June 2, 2014 by middleearthnj
As much as kids look forward to summer, a recent survey shows that the majority of teens expect to be bored. And, bored teens spell trouble because they are more likely to engage in risky behaviors. Wouldn’t it be better if your teen could be engaged in activities that would actually improve their skills, broaden their horizons, and fill out their resume for college applications? There is a way – internships and community service programs!
Many people think getting a summer job is the perfect resume-builder for teens, and in many ways, it is. Any work experience builds employment skills! However, there is a difference between flipping burgers at McDonald’s and an internship at the local law firm. Surveys show that colleges and future employers look for motivated, well-rounded individuals who are thinking about their future. They like candidates who push themselves or pursue genuine interests.
Many internships are unpaid, and clearly, community service is as well, but the benefits are substantial.
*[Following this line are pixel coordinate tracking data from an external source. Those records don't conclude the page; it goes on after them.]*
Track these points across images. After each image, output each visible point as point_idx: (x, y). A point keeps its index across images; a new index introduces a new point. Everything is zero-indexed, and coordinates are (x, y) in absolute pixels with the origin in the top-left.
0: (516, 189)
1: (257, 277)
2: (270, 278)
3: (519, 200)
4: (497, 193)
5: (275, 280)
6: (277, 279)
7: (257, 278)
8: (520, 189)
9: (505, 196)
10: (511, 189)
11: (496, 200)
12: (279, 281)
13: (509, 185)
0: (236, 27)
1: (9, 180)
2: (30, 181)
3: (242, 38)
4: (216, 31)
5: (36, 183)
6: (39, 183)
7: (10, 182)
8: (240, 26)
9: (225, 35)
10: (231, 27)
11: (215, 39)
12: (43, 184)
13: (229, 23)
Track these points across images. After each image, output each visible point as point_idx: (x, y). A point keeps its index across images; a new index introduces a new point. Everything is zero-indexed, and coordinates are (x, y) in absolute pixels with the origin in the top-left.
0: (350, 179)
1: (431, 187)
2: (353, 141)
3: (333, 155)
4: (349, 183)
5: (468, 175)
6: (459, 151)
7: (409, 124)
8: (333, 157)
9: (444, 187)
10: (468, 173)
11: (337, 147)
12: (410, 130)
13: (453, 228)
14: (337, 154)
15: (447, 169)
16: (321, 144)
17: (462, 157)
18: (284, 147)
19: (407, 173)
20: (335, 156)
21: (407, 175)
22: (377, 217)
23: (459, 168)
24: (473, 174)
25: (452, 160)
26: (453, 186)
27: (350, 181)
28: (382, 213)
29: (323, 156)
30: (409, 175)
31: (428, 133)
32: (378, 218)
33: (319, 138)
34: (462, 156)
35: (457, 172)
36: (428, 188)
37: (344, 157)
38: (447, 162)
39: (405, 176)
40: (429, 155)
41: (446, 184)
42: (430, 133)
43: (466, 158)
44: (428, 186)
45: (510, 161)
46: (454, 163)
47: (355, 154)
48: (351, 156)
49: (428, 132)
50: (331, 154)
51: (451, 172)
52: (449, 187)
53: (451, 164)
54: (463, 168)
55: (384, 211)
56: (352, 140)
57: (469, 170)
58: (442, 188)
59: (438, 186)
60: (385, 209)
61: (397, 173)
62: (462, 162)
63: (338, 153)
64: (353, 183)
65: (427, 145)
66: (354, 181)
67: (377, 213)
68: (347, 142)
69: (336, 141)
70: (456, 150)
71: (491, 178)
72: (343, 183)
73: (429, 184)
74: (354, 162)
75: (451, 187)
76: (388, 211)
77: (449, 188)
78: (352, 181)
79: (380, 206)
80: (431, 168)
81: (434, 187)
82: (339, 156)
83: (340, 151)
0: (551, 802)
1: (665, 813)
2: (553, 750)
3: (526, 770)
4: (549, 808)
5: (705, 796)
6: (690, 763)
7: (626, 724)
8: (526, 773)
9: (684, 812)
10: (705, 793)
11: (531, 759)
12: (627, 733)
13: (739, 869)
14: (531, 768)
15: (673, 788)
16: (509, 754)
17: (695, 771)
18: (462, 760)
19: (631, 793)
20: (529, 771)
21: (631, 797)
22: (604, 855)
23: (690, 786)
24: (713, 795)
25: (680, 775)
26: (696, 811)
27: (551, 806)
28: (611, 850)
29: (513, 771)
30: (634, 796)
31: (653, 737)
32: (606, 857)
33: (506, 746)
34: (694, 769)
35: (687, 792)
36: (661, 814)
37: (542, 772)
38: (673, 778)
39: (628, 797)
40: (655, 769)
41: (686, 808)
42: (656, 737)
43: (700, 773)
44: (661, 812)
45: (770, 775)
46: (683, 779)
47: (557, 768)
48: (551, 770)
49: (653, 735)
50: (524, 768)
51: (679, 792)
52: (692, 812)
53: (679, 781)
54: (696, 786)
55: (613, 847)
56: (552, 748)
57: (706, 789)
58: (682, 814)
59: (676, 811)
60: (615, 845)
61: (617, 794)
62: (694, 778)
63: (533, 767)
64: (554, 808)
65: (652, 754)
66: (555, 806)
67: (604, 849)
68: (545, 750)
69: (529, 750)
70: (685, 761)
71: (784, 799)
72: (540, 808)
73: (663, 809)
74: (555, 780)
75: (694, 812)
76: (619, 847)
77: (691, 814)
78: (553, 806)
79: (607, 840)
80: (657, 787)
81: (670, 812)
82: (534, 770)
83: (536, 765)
While your teen may miss their spending money (and you may, too), they will be investing in their future success.
Internships. Summer internships for high school students are designed to provide valuable on-the-job experience for young people and help them figure out what direction they want to take in life. The experience lets students explore possible career fields. If the student does a great job, the company may very well hire them. Your teen can search for internships online: http://www.internships.com/.
Community Service. Volunteerism is an important admissions factor for colleges. If you want your teen to stay local, talk to them about their interests and help them connect with a nonprofit. Local options include animal shelters, halfway houses, nursing homes, homeless shelters, soup kitchens or programs for young children. If you are willing to allow your teen to travel, summer service programs are an excellent option. Many summer service programs for teens are based in impoverished or rural US areas and third world countries, and will vary in size from 12 – 25 students. Service in these sorts of programs typically involves remodeling of living quarters, teaching, constructing a school, caring for animals, or environmental projects. If they are in another country, they get the added benefit of language immersion. Community service gives teens a sense of purpose, self-confidence, gratitude, and personal responsibility. It’s important that your teen pick something that they really care about for two reasons. First, they will enjoy the experience much more and get more out of it. Second, many colleges require an essay and look favorably on a candidate that can talk about their volunteer experience with passion.
Parents should help their teens find service opportunities or internships in an area of interest. If your child wants to be a teacher, maybe a camp counselor would be up their alley. If they want to work with animals, volunteering at the local SPCA would be great experience. If your teen wants to excel in the world of business, they should intern at a local company. These experiences will improve their resume, but more importantly will help them decide their future path in life.